Police have written to public school headmasters amid concerns about yobbish behaviour at a Cornish resort.
Polzeath beach will become a dispersal area
A ban on anyone using Daymer Bay, near Rock in north Cornwall, at night will run from 1 July to the end of August to try to stop anti-social behaviour.
It follows complaints about rowdy behaviour on the beach over the summer. Police and local people claim many culprits are from public schools.
But a spokesman for independent schools denied they were solely responsible.
Sgt Robin Hogg, who has written to every public school in England and Wales to warn their pupils of the crackdown, said: "The perception is that most of the troublemakers are from public schools.

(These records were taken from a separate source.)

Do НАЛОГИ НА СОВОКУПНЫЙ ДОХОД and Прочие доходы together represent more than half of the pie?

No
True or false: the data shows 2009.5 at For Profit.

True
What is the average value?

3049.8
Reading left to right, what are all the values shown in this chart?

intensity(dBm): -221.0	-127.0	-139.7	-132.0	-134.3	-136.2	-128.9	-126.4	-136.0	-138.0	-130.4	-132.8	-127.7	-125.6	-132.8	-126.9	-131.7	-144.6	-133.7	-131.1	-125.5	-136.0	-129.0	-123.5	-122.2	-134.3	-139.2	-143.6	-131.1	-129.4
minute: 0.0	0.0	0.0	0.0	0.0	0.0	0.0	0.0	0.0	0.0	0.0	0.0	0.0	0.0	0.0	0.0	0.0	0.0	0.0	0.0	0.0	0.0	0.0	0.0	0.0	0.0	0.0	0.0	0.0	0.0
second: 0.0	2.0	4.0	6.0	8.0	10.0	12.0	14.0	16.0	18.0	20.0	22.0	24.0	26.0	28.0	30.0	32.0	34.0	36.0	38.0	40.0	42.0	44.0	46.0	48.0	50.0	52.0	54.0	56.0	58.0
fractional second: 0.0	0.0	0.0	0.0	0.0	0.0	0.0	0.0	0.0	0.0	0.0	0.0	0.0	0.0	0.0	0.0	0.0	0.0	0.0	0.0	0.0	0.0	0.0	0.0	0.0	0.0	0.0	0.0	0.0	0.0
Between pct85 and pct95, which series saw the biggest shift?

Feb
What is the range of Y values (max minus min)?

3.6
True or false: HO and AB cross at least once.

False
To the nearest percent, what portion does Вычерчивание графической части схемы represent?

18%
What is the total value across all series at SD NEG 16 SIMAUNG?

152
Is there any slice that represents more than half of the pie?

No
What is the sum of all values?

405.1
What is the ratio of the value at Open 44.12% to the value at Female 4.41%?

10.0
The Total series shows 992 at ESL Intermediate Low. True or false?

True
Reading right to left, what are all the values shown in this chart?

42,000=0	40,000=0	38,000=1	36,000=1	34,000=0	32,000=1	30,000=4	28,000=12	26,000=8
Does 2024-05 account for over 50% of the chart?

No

"They congregate on Daymer Bay in the week before state schools break up.
"There are no facilities on Daymer Bay and the area is very affluent and it is seen as the place to come."
He added: "We don't want to stop these people coming and enjoying themselves; but damaging vehicles, vomiting or urinating in driveways and throwing bottles is not fair."
Many of those blamed for the bad behaviour are drawn to the area by hype and the presence of princes William and Harry, who have often visited nearby Polzeath for the surfing.
'Let off steam'
But Dick Davison of Headmasters Conference, which represents public schools, said not all the yobs were from public schools.
"It is a convenient media myth that has grown over the years that 'Hooray Henrys and Henriettas' from public schools are to blame.
"The truth is that all youngsters are tempted to let off steam and some of them are drawn from public schools and some from state schools."
The ban was jointly agreed by police, North Cornwall District Council and the Crime and Disorder Reduction Partnership.
A security company employed to enforce the ban from 2200 BST will be supported by police.
A dispersal order for Polzeath beach has also been agreed.
It means that if two or more people are causing a disturbance, police can ask them to leave the area and not return within 24 hours.